Now, L2s, which make Ethereum transactions more affordable and faster by executing them off the Layer 1 mainnet, are showing signs of rallying on their own. The explosive growth of L2s has captured a lot of value, bringing the native L1s that they were built on top of back into the spotlight with many hitting all-time highs in September and October.
Along with dApps and L2s, another major addition to the cryptocurrency space has been NFTs. An NFT is a piece of software code that verifies the property of a unique and non-interchangeable unit of data stored on a digital ledger, known as a non-fungible token. NFTs can be used to represent easily-reproducible items such as photos, videos, audio, and other types of digital files as unique items, while also providing verified public proof of ownership using blockchain technology.
NFTs are the perfect example of how the impact of blockchain technology is affecting regular people’s lives, and starting to go far beyond just the financial impact. NFTs have gripped the world’s attention by interacting with culture, music, sports and the media and are starting to become known as “CultureFi” or Culture Finance.
The NFT market has been a major driving force in the crypto industry since the beginning of the year and through the recent market correction. Brands like Coca-Cola, Visa, Asics, and many sports teams in the MLB or NBA are starting to create their own NFTs causing this trend to gain traction in the mainstream media. NFTs have started a digital, cultural renaissance.
On October 2nd, 2021, Parkour Venture Fund I acquired a CryptoPunk NFT. While many new NFT projects are difficult to value, CryptoPunks are the first NFT project minted on the Ethereum network, and therefore, will always hold a historic place in the origin story of the blockchain. We are the second owner of the unique 1 of 1 NFT. At Parkour we view the Punk as a leveraged play on Ethereum similar to a warrant or perpetual call option on Ethereum, while also giving us exposure to the ever growing NFT market.
Similar to the high valuations given to select paintings and art, NFTs are becoming equally coveted by high-net-worth collectors.

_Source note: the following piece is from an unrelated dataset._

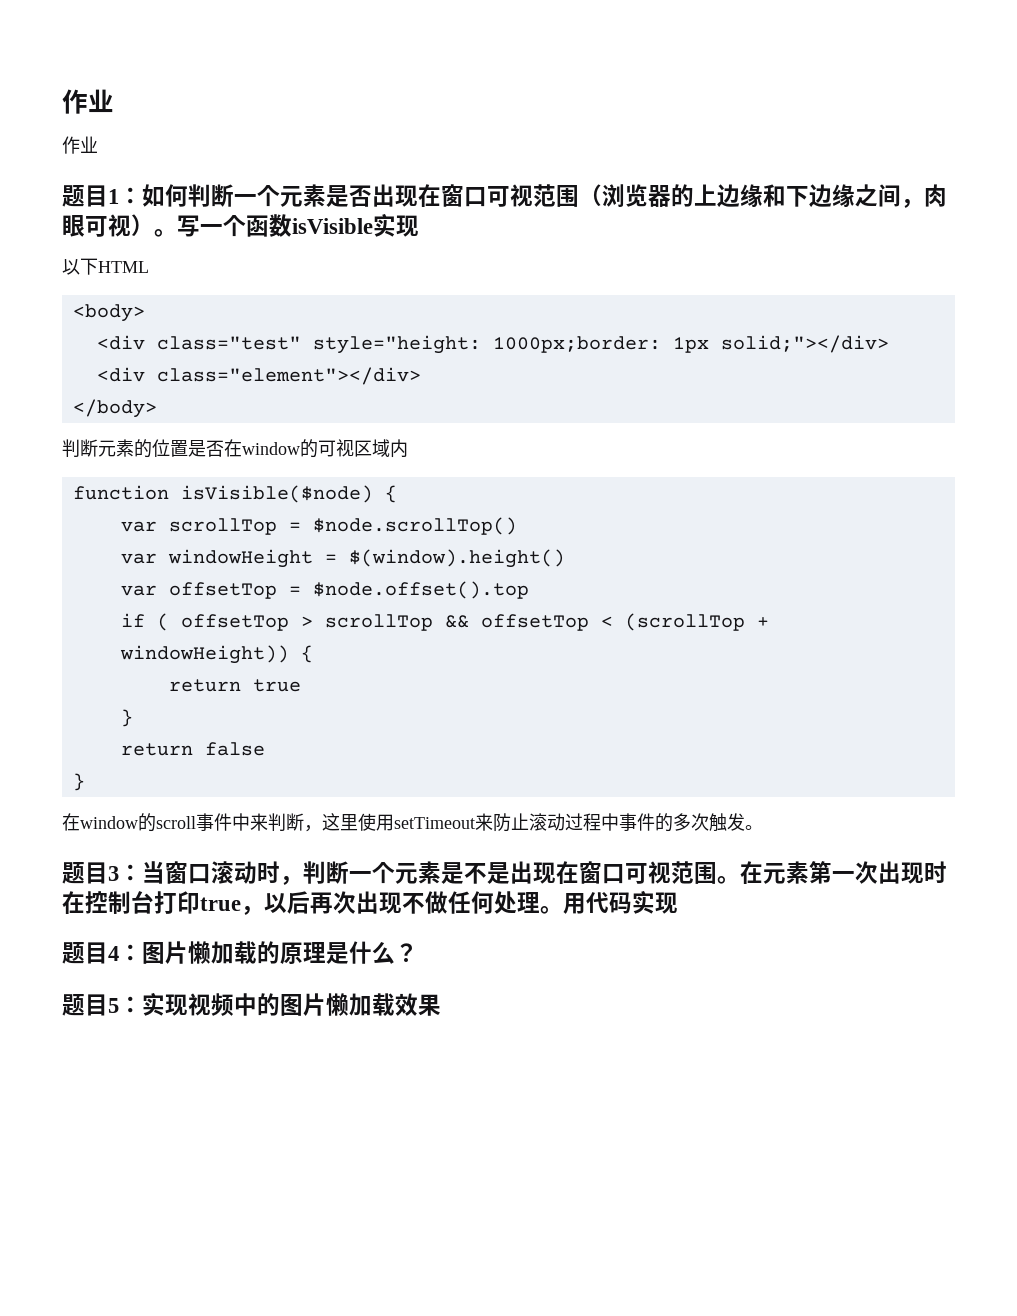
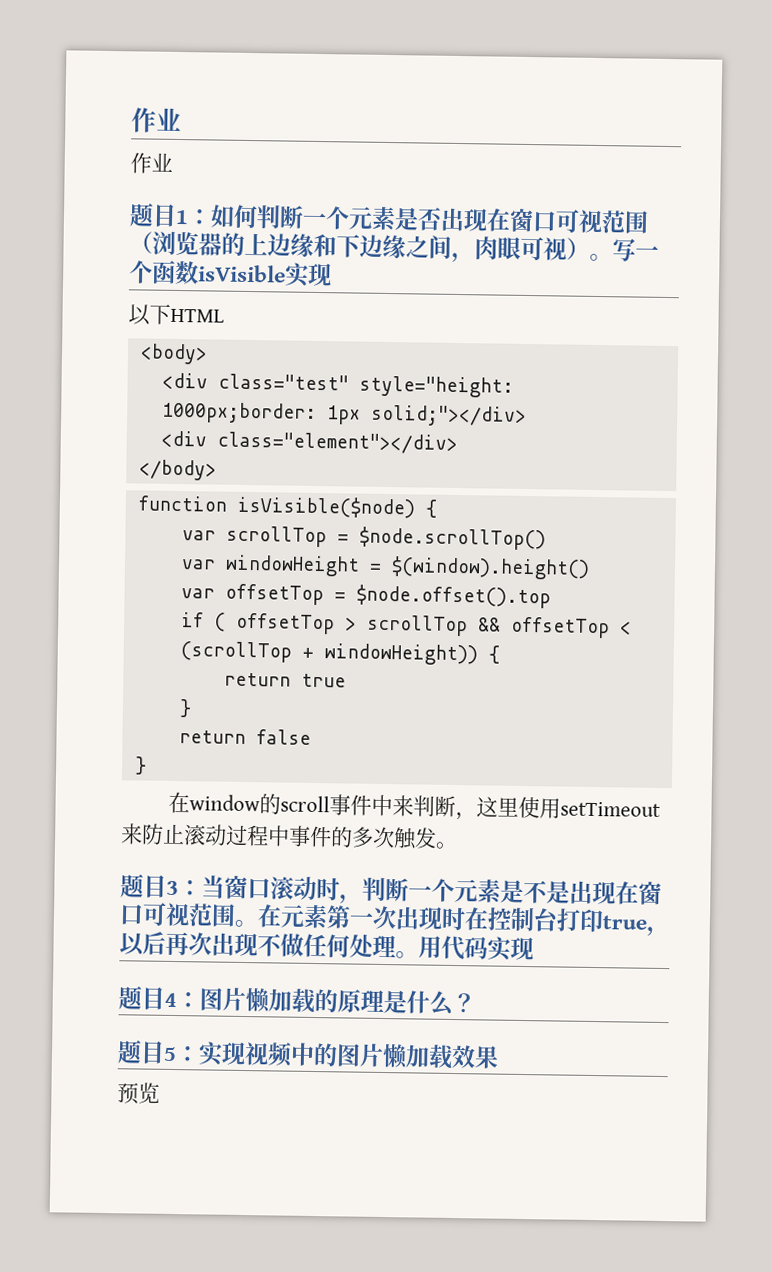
[62,439,408,458] // 判断元素的位置是否在window的可视区域内 -> (217, 470) none
(441, 1005) none -> [117,1082,160,1105] // 预览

More importantly, the NFT marketplace provides artists with a direct way to publish and receive credit for their creations without having to receive approval or acceptance from an art gallery or physical marketplace that often takes a cut of the proceeds. This is analogous to how blockchain is able to cut out the middleman in many financial transactions in the traditional banking system.
Furthermore, a secondary market is also created once the art leaves the artists’ hands and enters the marketplace. The NFT token-economics can be set up in a way that the artist also receives a percentage of each sale in perpetuity, earning the royalties that they deserve in a trustless and secure fashion through the smart contract. The NFT marketplace has reached a transformational stage that is changing the way artists are compensated for their hard work.
With the adoption of NFTs and new L1 protocols, institutional involvement, and the accumulation of long-term crypto holders, we believe Q4 2021 will be another historic period for the crypto market. Parkour is in a very advantageous position to continue to capitalize on these market moves and to intelligently invest in the ongoing crypto adoption we see across financial and cultural industries alike.